Composition. I like the symmetry of the body and head positions. It’s not expected nor seen frequently. It gives the feeling of doing more than pressing the shutter. No, they were just in position conveniently. So, I took the shot. It works.


Eyeball to eyeball. One time only. Three! A bull! And, a mama and her baby! Once and only once. I was headed out of the park. Defeated! No moose that day. Two cars were pulled off by the side of the road. I stopped and wandered into the woods….

A large bull moose was grazing calmly. I sidled up to the man and his wife to shoot the moose too! Another photographer, obviously amateur, was sidling down the hill toward the moose. He had the grin of ignorance and was probably gonna be killed by the startled bull. Drat and damn! I never thought to take his picture before he was (potentially) killed. I planned my exit strategy if the bull charged. The man next to me replied, “No, worry about the big boy. Ya gotta worry about the two behind us.” What! …. A mama and her baby. Great!

I shifted position to where the woman was shooting this pair. She had a Nikon too and I graciously loaned her my big telephoto. After I mounted the lens on her camera she asked me how to use it. It was then I discovered she was a novice and had only just arrived in Maine ready to start a moose photography expedition. Oh boy! I’ve been looking for moose in the wild for years….!!! Dammit! Fine! I shot away long after this group left. No one was injured, especially the moose. I knew that I could be of no threat to any moose. They must have understood as they calmly munched on the leaves and ignored me.

Years later I showed these shots during a medical lecture. Afterward someone asked in awe, “What did you shoot it with?” He meant what gun had I used to “shoot?” Really?! Oh my, the misunderstanding of the term, “shoot.”

The object?: Get a shot. Close up. Antics or behavior? Not necessary. It was a privilege just to get a shot in the wild. I shall be forever grateful I was there on that day. Any shot would have done. I preferred my camera over a gun.


Little did I know in early 2003, that my conversion to digital commitment was about a year away.
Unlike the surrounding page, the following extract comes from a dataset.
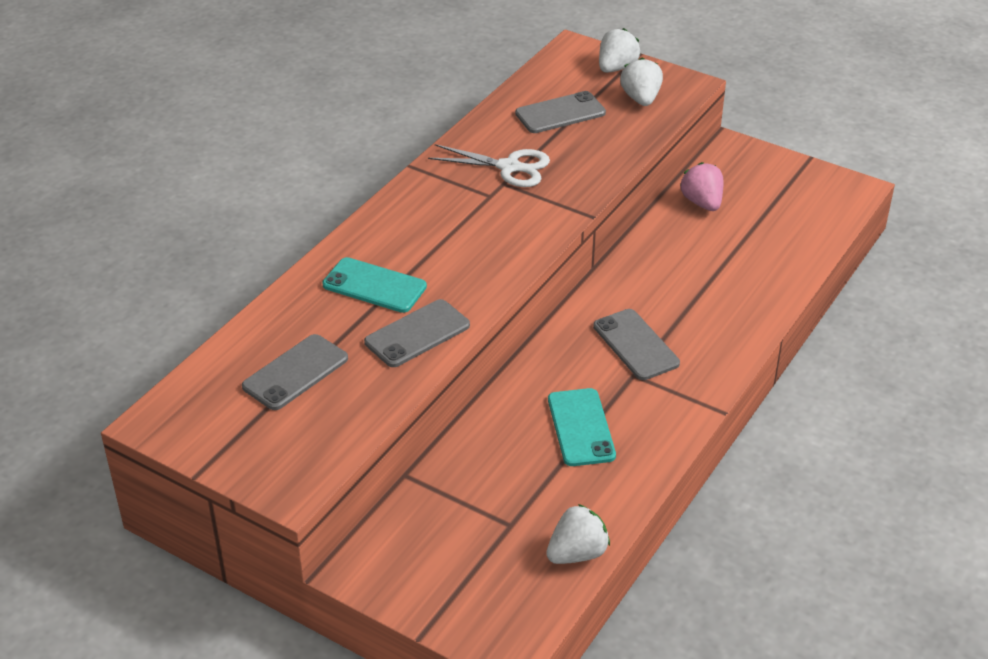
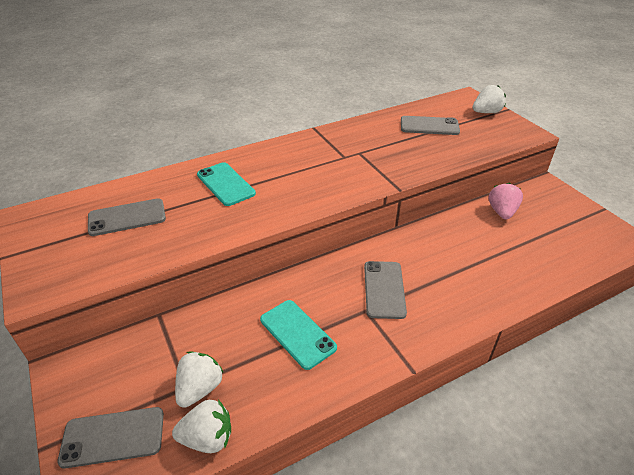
camera: 30 degrees right, 0 degrees up
grey phone [364,299,470,367] -> grey phone moved to [57,407,164,468]
white scissors [428,144,550,187] -> none
turquoise phone [548,388,616,466] -> turquoise phone turned 60 degrees counterclockwise [260,300,337,370]
white strawberry [620,57,663,106] -> white strawberry moved to [175,352,224,408]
I used film and sprinkled in digital here and there. Generally, I used my film camera primarily punctuating my shots with a few digital images. Not bad though, the digital images were solid shots. It seems I was less hesitant to include the use of built-in flash in the Canon G3. Ok!

Lots of things were happening in our lives at the same time back then. Jules was headed to college. Dave was a high school senior. Life was about to change significantly for us all. Who could know the future (digital) was right around the corner?

I am not a fan of flash. It tends to be too contrasty. Too many shadows. Exposure is a challenge. Fill flash? not something I much cared for. I used bounce flash after taking lessons. But flash was not built in (for my film cameras) and built in flash on the G3 does not bounce. So…. I did find and was pleasantly surprised at the results of using built-in flash on my digital camera. I considered the flash to be “dinky” and yet it proved itself quite capable. Lesson learned.